Abdelkader EL FARSSAOUI
Le politologue guatémaltèque Edgar Wellmann met en garde contre la progression du narratif algérien en Amérique latine et plaide pour des alliances fondées sur les valeurs plutôt que sur des mirages idéologiques.
Il est des textes qui ne se contentent pas d’informer, mais qui réveillent, secouent les certitudes et forcent à reconsidérer les dynamiques géopolitiques avec une lucidité nouvelle. Telle est la portée de l’analyse incisive d’Edgar Wellmann,
publiée dans El Siglo sous le titre « Quand le Maghreb frappe à nos portes ». Ce n’est pas un article de plus sur les tensions entre le Maroc et l’Algérie. C’est une alerte stratégique, une déconstruction maîtrisée d’un conflit qui, sous des apparences locales, projette ses ombres jusqu’en Amérique centrale.

Dans cette lecture, deux visions du monde s’affrontent : celle d’un Maroc engagé dans la coopération régionale et le réalisme diplomatique, et celle d’une Algérie qui continue d’agiter les reliques d’une guerre froide disparue, en utilisant le Front Polisario comme relais d’une stratégie de confrontation.
Wellmann parle avec la légitimité d’un homme de terrain. Ex-officier de l’armée guatémaltèque, il conjugue expérience militaire, recherche universitaire et vision continentale. Ses écrits ne relèvent ni de l’idéologie ni de la posture : ils traduisent une lecture stratégique mûre, informée et responsable.

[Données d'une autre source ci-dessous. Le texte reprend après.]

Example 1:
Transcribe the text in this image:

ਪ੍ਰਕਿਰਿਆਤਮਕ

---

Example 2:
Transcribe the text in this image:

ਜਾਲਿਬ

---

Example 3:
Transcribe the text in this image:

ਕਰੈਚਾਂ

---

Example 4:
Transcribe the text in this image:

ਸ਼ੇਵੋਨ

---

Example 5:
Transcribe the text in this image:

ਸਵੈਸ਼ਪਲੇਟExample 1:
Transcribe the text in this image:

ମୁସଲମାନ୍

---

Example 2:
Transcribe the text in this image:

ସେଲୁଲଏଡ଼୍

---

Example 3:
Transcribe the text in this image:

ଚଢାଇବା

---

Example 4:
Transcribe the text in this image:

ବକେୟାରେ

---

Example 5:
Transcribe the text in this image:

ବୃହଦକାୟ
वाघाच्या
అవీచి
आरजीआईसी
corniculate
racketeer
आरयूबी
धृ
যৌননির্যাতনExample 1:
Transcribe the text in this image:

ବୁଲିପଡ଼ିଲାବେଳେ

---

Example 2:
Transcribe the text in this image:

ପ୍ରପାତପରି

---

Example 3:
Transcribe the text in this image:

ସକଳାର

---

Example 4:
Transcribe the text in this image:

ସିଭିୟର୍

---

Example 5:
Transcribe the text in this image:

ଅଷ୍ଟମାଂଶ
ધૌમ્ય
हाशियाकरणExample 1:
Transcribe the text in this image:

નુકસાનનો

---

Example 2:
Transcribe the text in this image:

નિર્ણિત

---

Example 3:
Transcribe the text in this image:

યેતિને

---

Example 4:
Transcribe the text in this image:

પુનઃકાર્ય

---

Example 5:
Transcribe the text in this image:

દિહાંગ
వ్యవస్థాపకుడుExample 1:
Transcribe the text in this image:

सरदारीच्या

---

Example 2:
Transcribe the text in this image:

Il dévoile une vérité dérangeante : la cause du Polisario n’est plus qu’un pion sur l’échiquier algérien. Derriere les discours d’autodétermination se cache une volonté de déstabilisation, qui trouve aujourd’hui des relais jusque dans les jeunes démocraties latino-américaines. L’Algérie tente de maquiller une croisade politique en lutte anticoloniale, infiltrant ses narratifs dans des institutions encore vulnérables.
Face à cela, le choix du Guatemala d’appuyer la proposition d’autonomie marocaine pour le Sahara n’est pas un simple geste diplomatique. C’est une prise de position pour le droit, la paix et la réalité du terrain. Car le Maroc n’exporte pas de doctrines, mais propose des partenariats.
Il ne prêche pas une révolution, mais construit des ponts.
Wellmann ne se fait pas l’avocat d’un État, mais le défenseur d’un principe : celui de ne pas sacrifier la cohérence morale au profit d’alignements idéologiques creux. Dans un continent encore en quête de stabilité, laisser s’imposer des récits sans filtre revient à ouvrir la voie à des populismes autoritaires.
Ce texte courageux, rigoureux, nomme les acteurs, décrypte les stratégies, et désacralise les symboles. Il rappelle que la géopolitique n’est pas qu’affaire de chancelleries, mais aussi de valeurs partagées. Depuis cette rive du Maghreb où le Maroc poursuit son tissage patient d’alliances positives, je ne peux que saluer la clairvoyance de l’auteur.

Et m’inscrire dans son sillage, non pour répéter, mais pour prolonger une réflexion qui nous concerne tous. La question du Sahara marocain dépasse les cartes et les drapeaux : elle est un test de cohérence pour celles et ceux qui croient encore à une diplomatie fondée sur l’éthique, la souveraineté et la construction commune.
Car à l’heure où certains travestissent la neutralité en complicité molle, et le dialogue en capitulation silencieuse, il est urgent d’écouter des voix comme celle d’Edgar Wellmann. Des voix extérieures, mais pas étrangères à nos valeurs.